SUPPLIED PASSAGE –
------------------------------------------------------------------------

A letterform, letter-form or letter form, is a term used especially in typography, palaeography, calligraphy and epigraphy to mean a letter's shape.  A letterform is a type of glyph, which is a specific, concrete way of writing an abstract character or grapheme.

For example, medieval scholars may discuss the particular handwritten letterforms that distinguish one script from another.

The history of letterforms is discussed in fields of study relating to materials used in writing. Epigraphy includes the study of letterforms carved in stone or other permanent materials. Palaeography is the study of writing in ancient and medieval manuscripts. Calligraphy treats the letterforms of decorative writing, usually in ink. In the field of typography, type design is the process of designing typefaces that consist of sets of letterforms for use with metal print or computer. More broadly letterforms may be discussed wherever letters appear stylistically—in graffiti for example.

------------------------------------------------------------------------

COLLECTED MATERIAL –
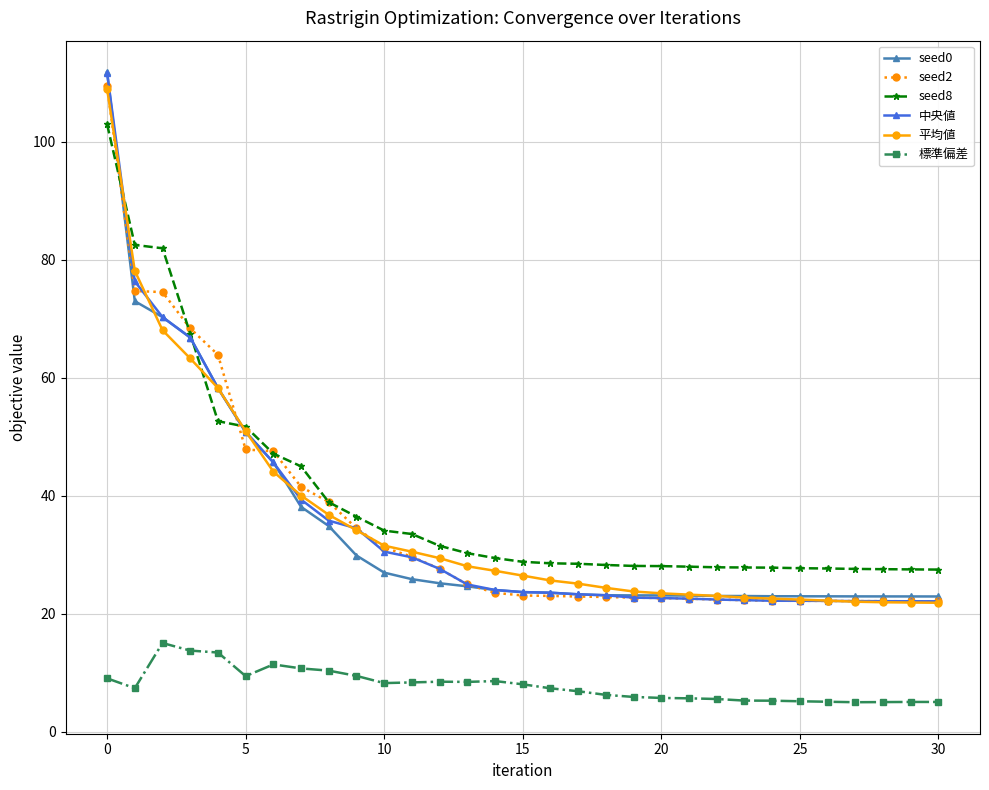

What is the minimum value for seed8?

27.5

------------------------------------------------------------------------

WHAT TO PRODUCE – Reproduce word for word the part of the passage on letterforms starting with "For example, medieval" and going on through "graffiti for example.". The lines above are separate material and have no connection to the passage on letterforms.

TASK OUTPUT –
For example, medieval scholars may discuss the particular handwritten letterforms that distinguish one script from another.

The history of letterforms is discussed in fields of study relating to materials used in writing. Epigraphy includes the study of letterforms carved in stone or other permanent materials. Palaeography is the study of writing in ancient and medieval manuscripts. Calligraphy treats the letterforms of decorative writing, usually in ink. In the field of typography, type design is the process of designing typefaces that consist of sets of letterforms for use with metal print or computer. More broadly letterforms may be discussed wherever letters appear stylistically—in graffiti for example.